The results apply to a research preview rather than a publicly available product. The real-world experience cannot be independently assessed at scale until external users can test the models.

Use Cases

If Interaction Models become available beyond research access, likely applications include:

Live customer support with lower latency and more natural backchannel responses.
Real-time translation that continues while both parties are speaking.
Industrial or lab monitoring where the model can react to visual cues without waiting for a prompt.
Physical-task auditing using video input, such as repetition counting, action tracking or protocol monitoring.
Time-sensitive workflows where the system tracks elapsed time, reminders and live process changes.
Live search and generative UI where the system can browse, use tools or build interface elements while the conversation continues.

Background / Context

Thinking Machines Lab was founded last year by former OpenAI CTO Mira Murati, with former OpenAI researcher and co-founder John Schulman among the company’s key figures. The company launched Tinker in October 2025 as a managed API for fine-tuning language models.

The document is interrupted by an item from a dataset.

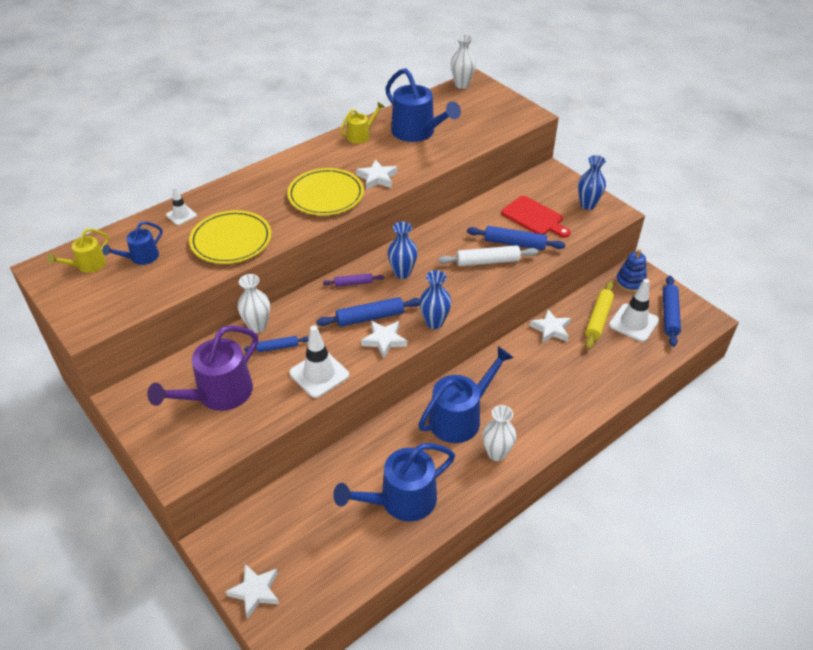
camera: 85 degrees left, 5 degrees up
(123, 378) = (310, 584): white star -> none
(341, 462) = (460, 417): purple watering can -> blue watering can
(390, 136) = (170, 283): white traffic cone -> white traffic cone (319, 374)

In July 2025, Thinking Machines raised about $2 billion at a $12 billion valuation in a round led by Andreessen Horowitz, with participation from Nvidia, Accel, ServiceNow, Cisco, AMD and Jane Street. The company has also announced major compute partnerships with Nvidia and Google Cloud.

Why This Matters

Most AI systems still work as turn-based tools: the user sends input, waits, and receives output. Interaction Models make interactivity part of the model itself, which could make AI assistants more useful in live conversations, visual tasks, customer support, translation, tool use and time-sensitive work.

This article was drafted with the assistance of generative AI. All facts and details were reviewed and confirmed by an editor prior to publication.